Our report and even the subject material was deemed too radical for council to consider and was left to gather digital dust in the councils files.

While the threats of peak oil, financial and geo-political instability keep bubbling away in the background, the unfolding climate emergency has been the driver of a much larger initiative, The Hepburn Shire Zero Net Emission Transition;  a plan, process and projects to achieve this goal by 2030. Hepburn Z NET is supported by Sustainability Victoria, Hepburn Shire, Hepburn Wind, overseas foundations and a wide spectrum of local groups.

In my submission to council on the proposed local law I wrote;

In light of the recommendations made in our Energy Descent Action Planning consultancy to council and the more recent declaration of a climate emergency, the proposed Local Law is a stunning example of governance dysfunction, that sets up Hepburn Shire Council for an unwinnable collision with household and community self-provision and self-regulation.

The ZNet submission on the local laws was more diplomatic than mine.

“Hepburn Z NET seeks to further unlock the volunteer and financial value across the community of citizens participating in and leading a transition. Enabling and supporting citizen action in this way also provide important support and resource savings for Council in a climate emergency future. Having Local Laws that best support the community to be responsible for its assets is strongly recommended rather than Local Laws that seek to penalise and prevent community leadership”

This review of local laws is an opportunity to reframe regulations that encourage existing household and community leadership towards self organising, resilient and low carbon living.

By reducing red tape for residents doing small sensible stuff, council can focus its limited resources on real regulation of larger scale, bank financed commercial development to ensure these projects reflect sustainability objectives.

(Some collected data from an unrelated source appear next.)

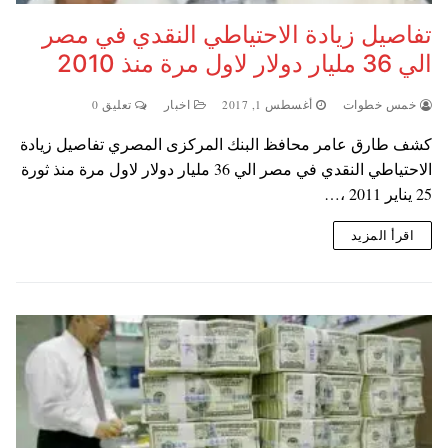
تفاصيل زيادة الاحتياطي النقدي في مصر
الي 36 مليار دولار لاول مرة منذ 2010
خمس خطوات
أغسطس 1, 2017
اخبار
تعليق 0
كشف طارق عامر محافظ البنك المركزى المصري تفاصيل زيادة
الاحتياطي النقدي في مصر الي 36 مليار دولار لاول مرة منذ ثورة
25 يناير 2011 ،…
اقرأ المزيد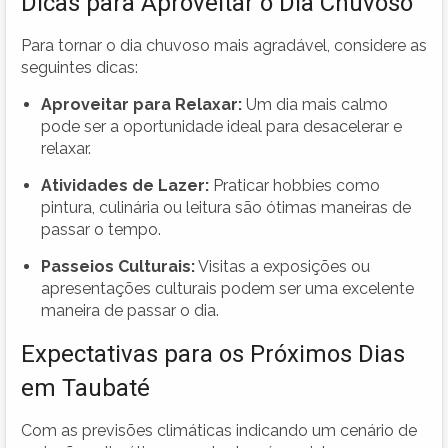
Dicas para Aproveitar o Dia Chuvoso
Para tornar o dia chuvoso mais agradável, considere as
seguintes dicas:
Aproveitar para Relaxar:
Um dia mais calmo
pode ser a oportunidade ideal para desacelerar e
relaxar.
Atividades de Lazer:
Praticar hobbies como
pintura, culinária ou leitura são ótimas maneiras de
passar o tempo.
Passeios Culturais:
Visitas a exposições ou
apresentações culturais podem ser uma excelente
maneira de passar o dia.
Expectativas para os Próximos Dias
em Taubaté
Com as previsões climáticas indicando um cenário de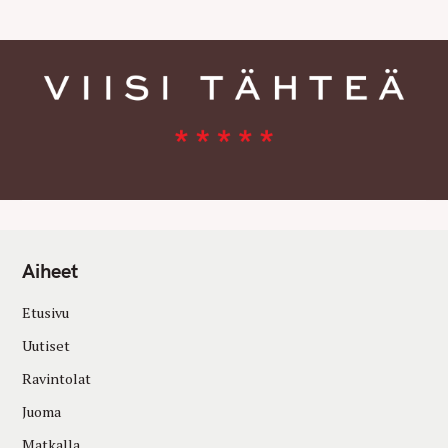
Aiheet
Etusivu
Uutiset
Ravintolat
Juoma
Matkalla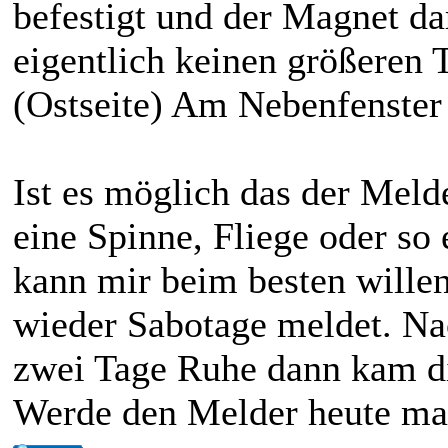
befestigt und der Magnet da
eigentlich keinen größere
(Ostseite) Am Nebenfenster 
Ist es möglich das der Mel
eine Spinne, Fliege oder s
kann mir beim besten wille
wieder Sabotage meldet. Na
zwei Tage Ruhe dann kam d
Werde den Melder heute ma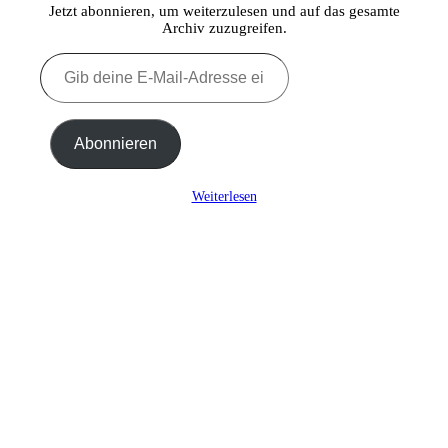
Jetzt abonnieren, um weiterzulesen und auf das gesamte
Archiv zuzugreifen.
Gib
deine
E-
Mail-
Adresse
Abonnieren
ein ...
Weiterlesen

By cutting red tape for residents, council could gain support from locals who philosophically reject regulation and those who support stronger regulation (of big business and corporations)

A radically redrafted law could encourage local residents to proactively manage adjacent and nearby public land without permits.

if they are;

  • natural persons (rather than corporations)
  • have liaised with other local residents potentially affected by the activity
  • are not making monetary gain as part of a formal business
  • are not using bank finance and/or machines greater than 5kw power? in the activity

Council could retain the right to retrospectively require a permit (or prohibit) a particular activity undertaken if it;

  • received substantial objection from local residents adversely affected by the action


  • could identify significant adverse impacts on Council infrastructure,  ecological values, public amenity and/or safety, greater than any community and environmental benefits.

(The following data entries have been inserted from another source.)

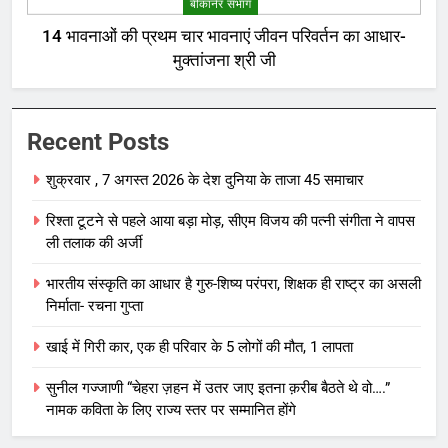
बीकानेर संभाग
14 भावनाओं की प्रथम चार भावनाएं जीवन परिवर्तन का आधार-
मुक्तांजना श्री जी
Recent Posts
शुक्रवार , 7 अगस्त 2026 के देश दुनिया के ताजा 45 समाचार
रिश्ता टूटने से पहले आया बड़ा मोड़, सीएम विजय की पत्नी संगीता ने वापस
ली तलाक की अर्जी
भारतीय संस्कृति का आधार है गुरु-शिष्य परंपरा, शिक्षक ही राष्ट्र का असली
निर्माता- रचना गुप्ता
खाई में गिरी कार, एक ही परिवार के 5 लोगों की मौत, 1 लापता
सुनील गज्जाणी “चेहरा ज़हन में उतर जाए इतना क़रीब बैठते थे वो….”
नामक कविता के लिए राज्य स्तर पर सम्मानित होंगे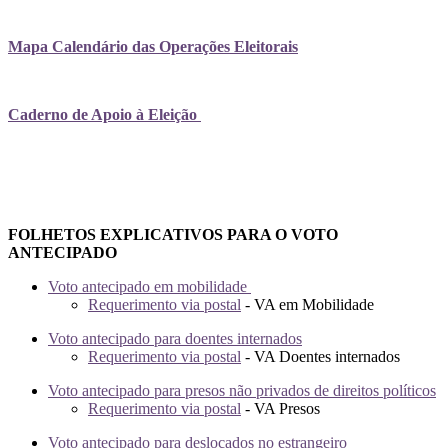
Mapa Calendário das Operações Eleitorais
Caderno de Apoio à Eleição
FOLHETOS EXPLICATIVOS PARA O VOTO
ANTECIPADO
Voto antecipado em mobilidade
Requerimento via postal
- VA em Mobilidade
Voto antecipado para doentes internados
Requerimento via postal
- VA Doentes internados
Voto antecipado para presos não privados de direitos políticos
Requerimento via postal
- VA Presos
Voto antecipado para deslocados no estrangeiro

On some occasions this would require council officers to adjudicate in contentious cases, but this is what we pay officers for, rather than charging fees to tick boxes. This would create meaningful work for staff rather than more of what is technically described as “bullshit jobs”.

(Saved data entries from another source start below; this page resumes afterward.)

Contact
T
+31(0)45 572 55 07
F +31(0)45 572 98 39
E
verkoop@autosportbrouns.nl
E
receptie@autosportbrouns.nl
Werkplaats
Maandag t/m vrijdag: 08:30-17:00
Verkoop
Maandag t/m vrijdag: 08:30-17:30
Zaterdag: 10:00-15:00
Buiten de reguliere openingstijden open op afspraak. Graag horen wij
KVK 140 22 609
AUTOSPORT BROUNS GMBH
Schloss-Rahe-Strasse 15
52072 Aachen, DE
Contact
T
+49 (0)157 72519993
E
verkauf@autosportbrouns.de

In the absence of a serious reform of local laws to reflect Council’s declaration of a climate emergency and its important role in Hepburn ZNet, residents committed to self organised household and community non monetary economies, will have to ignore the regulations, focus more effort on gaining the social licence from neighbours, and build solidarity networks to defend our actions and territory from dysfunctional governance (by our own council).